Ioan Grillo: The lawsuit in Mexico is a different and very interesting initiative because in the United States many changes in various industries, such as pharmaceuticals and tobacco companies, have begun in the courts. It is important because there are 11 very large companies that will have to bring their lawyers and undergo a judicial process.

In addition, there are precedents such as the lawsuit against Century Arms for the 2019 shooting in Gilroy, California, and the $33 million settlement reached by some families in the mass shooting at the Sandy Hook school with Remington. The fact that this is talked about in the news and that people comment on it is already a positive reaction.

The National Shooting Sports Foundation and the National Rifle Association responded to the lawsuit saying that the Mexican government is responsible for the criminal boom in the country. What are your thoughts on that?

Grillo: The United States does have a great responsibility in the trafficking of arms and the violence in Mexico.

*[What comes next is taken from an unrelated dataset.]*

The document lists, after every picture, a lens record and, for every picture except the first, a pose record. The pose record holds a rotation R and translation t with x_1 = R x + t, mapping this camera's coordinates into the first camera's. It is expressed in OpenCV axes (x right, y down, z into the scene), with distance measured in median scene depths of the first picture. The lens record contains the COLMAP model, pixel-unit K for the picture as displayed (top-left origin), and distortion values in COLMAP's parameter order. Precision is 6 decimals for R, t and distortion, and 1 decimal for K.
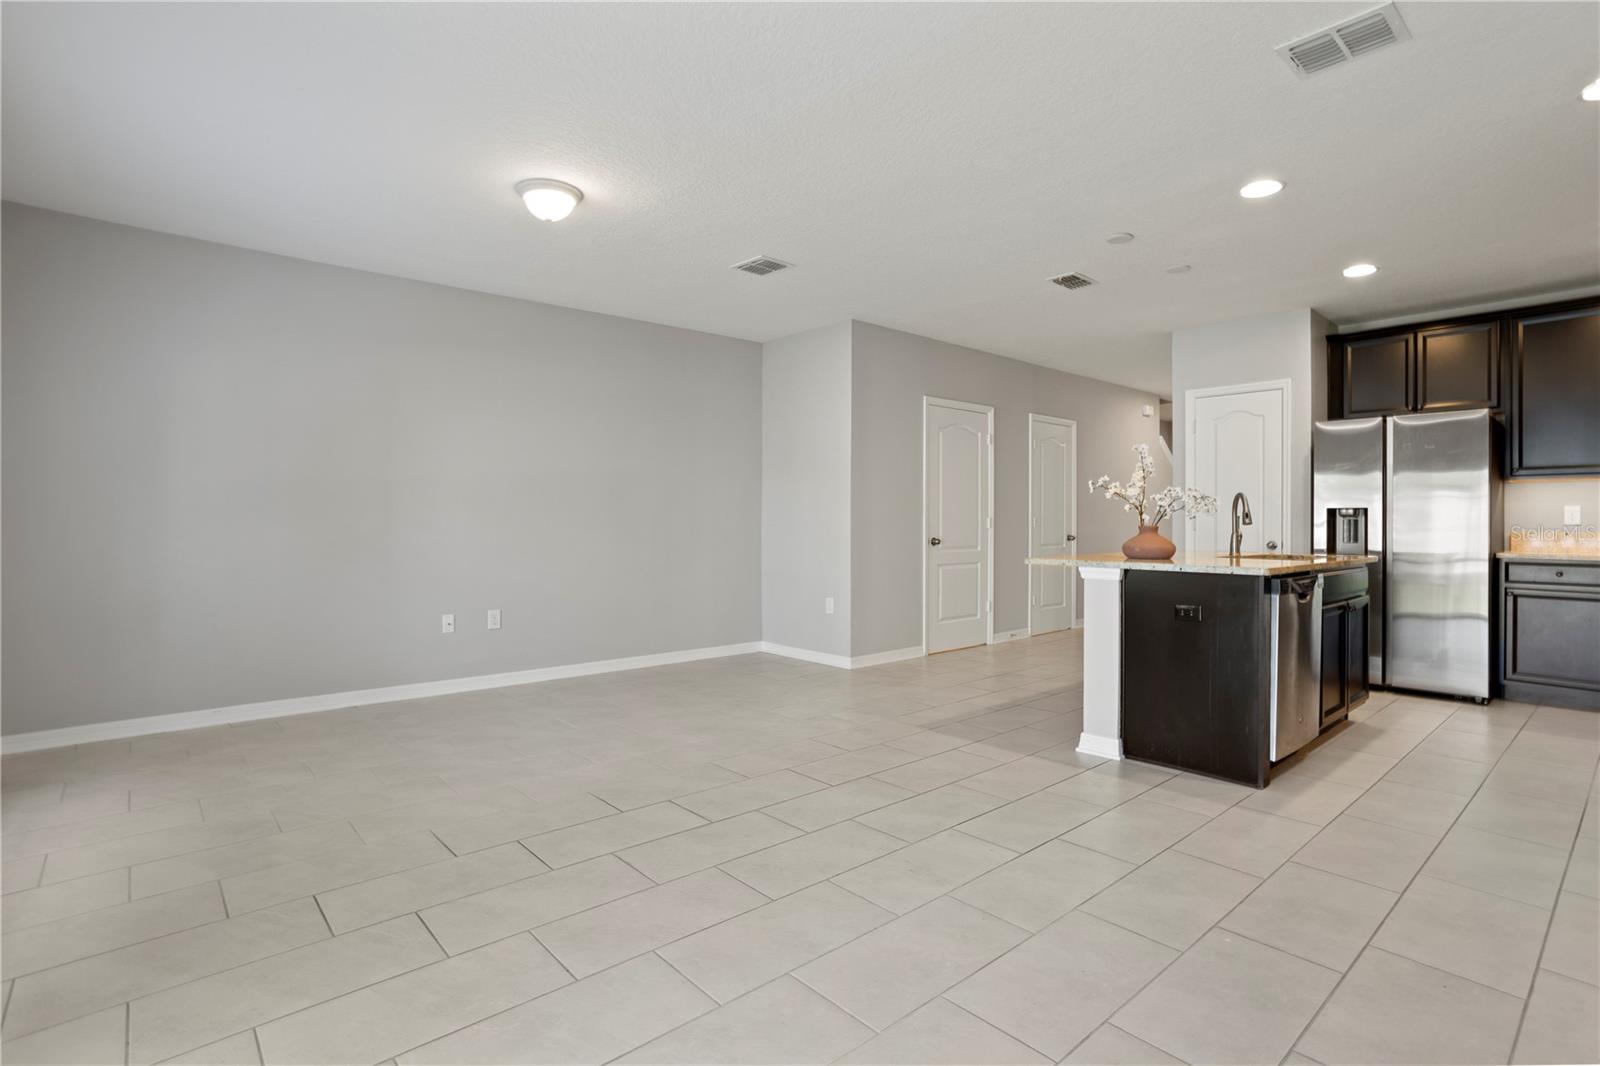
lens RADIAL K [[788.9, 0, 807.4], [0, 788.9, 532.7], [0, 0, 1]] dist [0.002206, 0.002236]
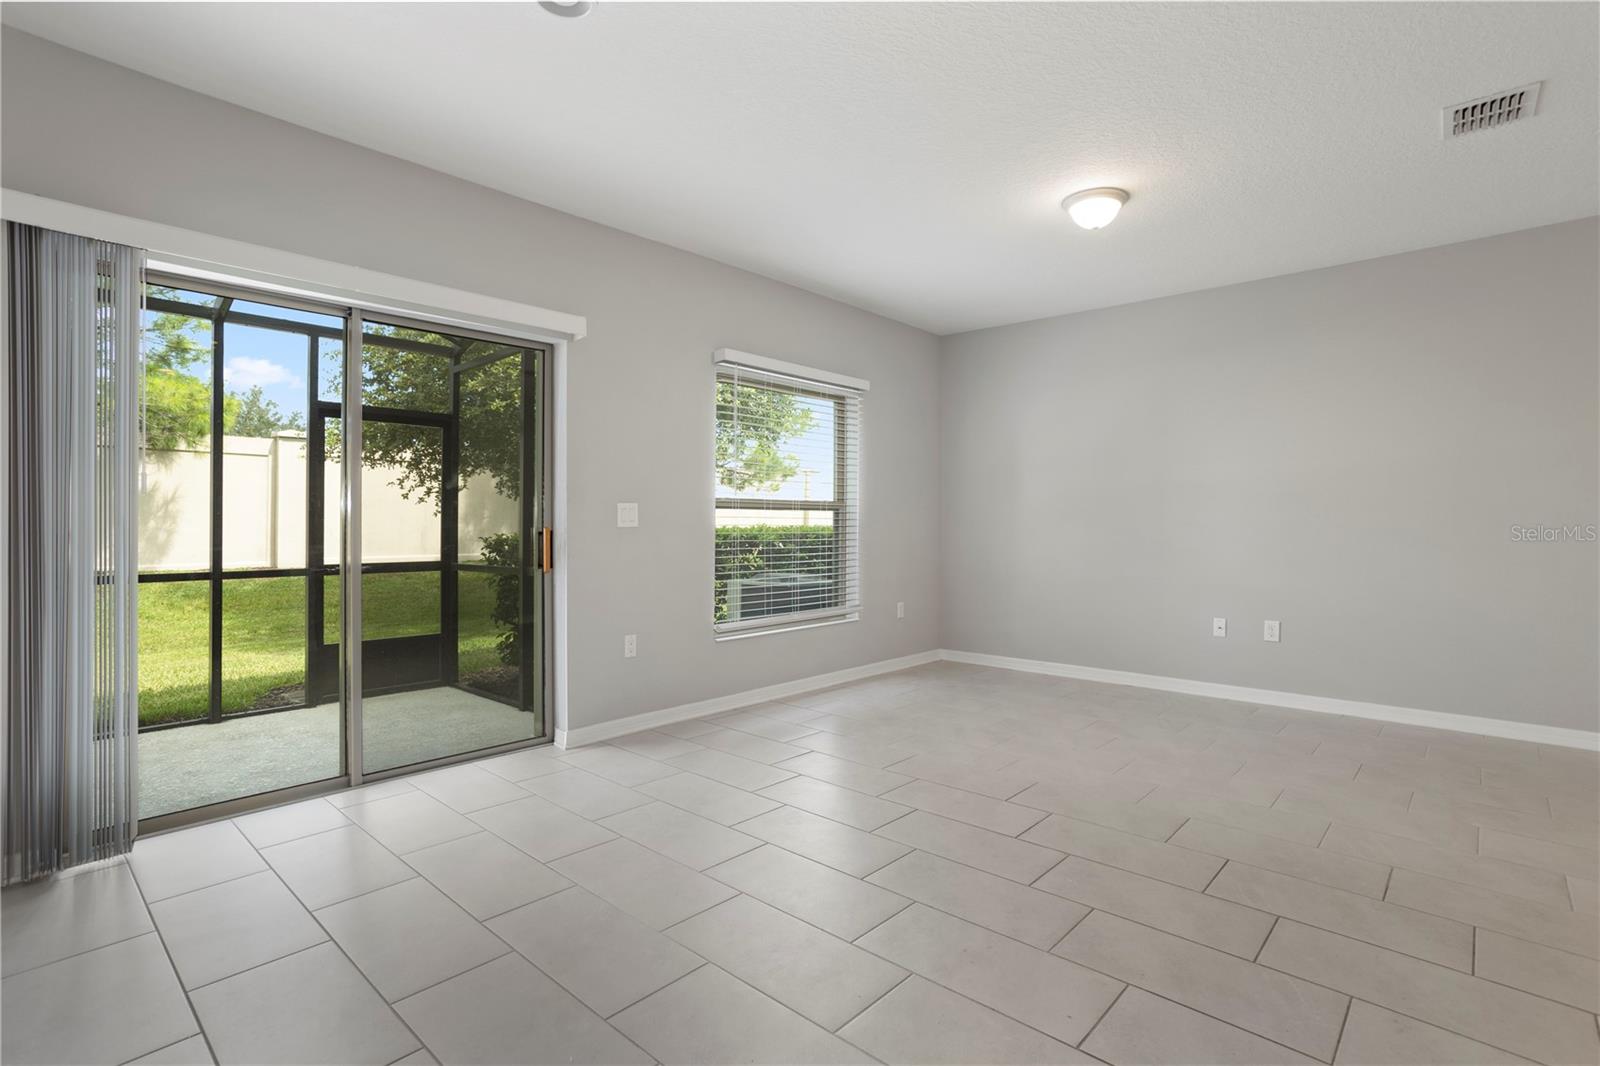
lens RADIAL K [[788.9, 0, 807.1], [0, 788.9, 529.3], [0, 0, 1]] dist [0.002206, 0.002236]
pose [[0.120071, 0.007747, -0.992735, 0.645835], [-0.018088, 0.999821, 0.005614, -0.004417], [0.992601, 0.017283, 0.120190, 0.513567]]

Although the Mexican Government must improve a lot, the influence of weapons that arrive through the border cannot be denied. Imagine if Russia sent 2 million firearms to Germany and that generated a wave of violence with 200,000 deaths — that would be inconceivable, right? Manufacturers have to take responsibility and see why their products are getting into the hands of the cartels.

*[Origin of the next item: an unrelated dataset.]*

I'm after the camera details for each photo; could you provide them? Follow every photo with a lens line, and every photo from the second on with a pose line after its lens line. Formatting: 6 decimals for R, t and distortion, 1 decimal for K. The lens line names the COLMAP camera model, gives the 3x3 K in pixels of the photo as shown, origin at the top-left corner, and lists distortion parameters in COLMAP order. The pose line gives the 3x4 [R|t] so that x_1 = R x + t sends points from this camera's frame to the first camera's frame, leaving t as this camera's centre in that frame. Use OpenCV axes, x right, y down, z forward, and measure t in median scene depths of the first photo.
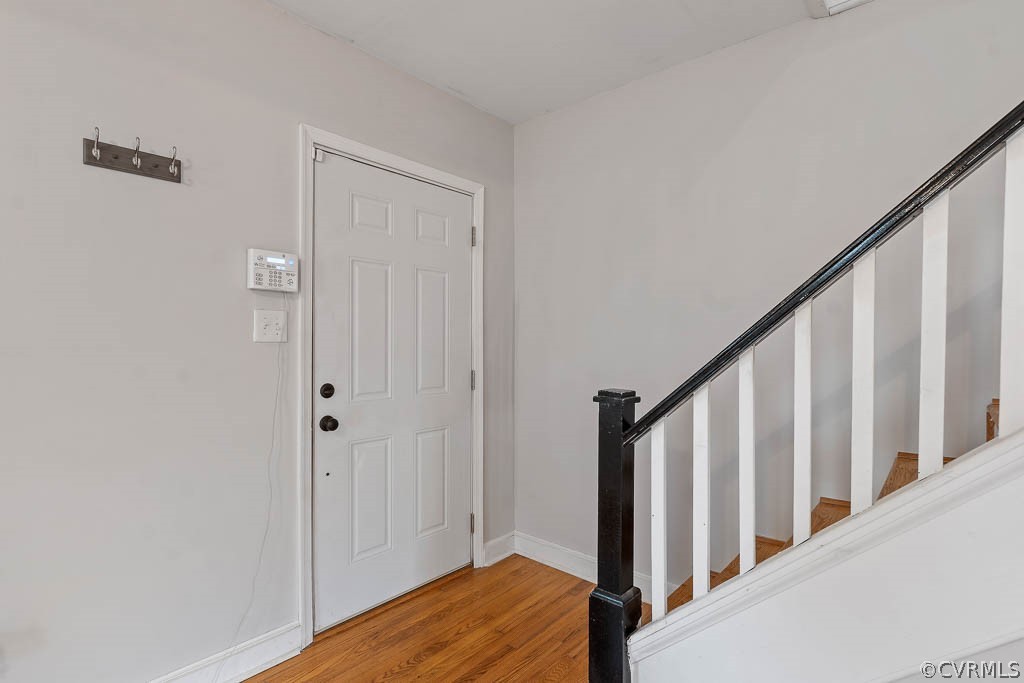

It is not normal for someone to walk into a store and buy 85 firearms — someone in Florida to acquire a thousand guns for criminals which end up in Colombia or Puerto Rico and are used in murders. This shows that no basic attempt is made to slow down or reduce this traffic. And, in the end, companies are making a lot of money because there are millions of firearms.

In what year did your investigations detect the increase in the flow of weapons to Mexico?

Grillo: From 1994 to 2004 there was a ban that greatly reduced the sale of weapons of war. When they lifted it, huge purchases began to be registered and the war in Mexico began, before Felipe Calderón's presidency. Between 2004 and 2006, assault weapons became available as fights broke out between Los Zetas and the Sinaloa cartels. Then everything got worse.

What do the designers, manufacturers and arms dealers you interviewed for your book think of the violence unleashed by weapons?

Grillo: They often say that people have always used weapons and see them as tools that have a demand, and they satisfy it. As long as they comply with the laws in their countries, they do not see it as something strange. That is why governments must enact other measures to control this activity.

In many European countries, arms control have yielded good results.

Grillo: When the number of firearms in the streets is controlled, the number of deaths is reduced. In France, for example, after the terrorist attacks, restrictions were intensified, and that has decreased the attacks. In fact, many [of the attacks] are with knives, because the opportunities for terrorists and criminals to obtain firearms were shut down.

What is the main difference with the United States and Latin America?

Grillo: The explosion of mass shootings in the United States is one of the consequences of the absence of arms controls. But there is a paradox because just as there are many armed criminals, they also have many trained police officers and many prisons, so there is a certain order for attacking organized crime.

In contrast, Latin American countries have thousands of criminals with firearms, mostly from the United States, but they do not have good security forces or the institutions to control the escalation of violence. In some countries, like Venezuela and Brazil, gangs steal police weapons all the time.

What is the hybrid armed conflict that is mentioned several times in your most recent book?

Grillo: It is a concept from several academics that I present — when you have 700 hit men facing an army, it's something different from organized crime. It's something that exceeds the behavior of normal criminal gangs.

However, it does not become a civil war like the one that was experienced in El Salvador during the '80s, so it is a constant conflict in which you are in an apparently normal society and, at the same time, you can have paramilitary groups with 200 guys entering a town in trucks and leaving graves with 300 bodies of victims. And all that happens at the same time, as we see in Mexico.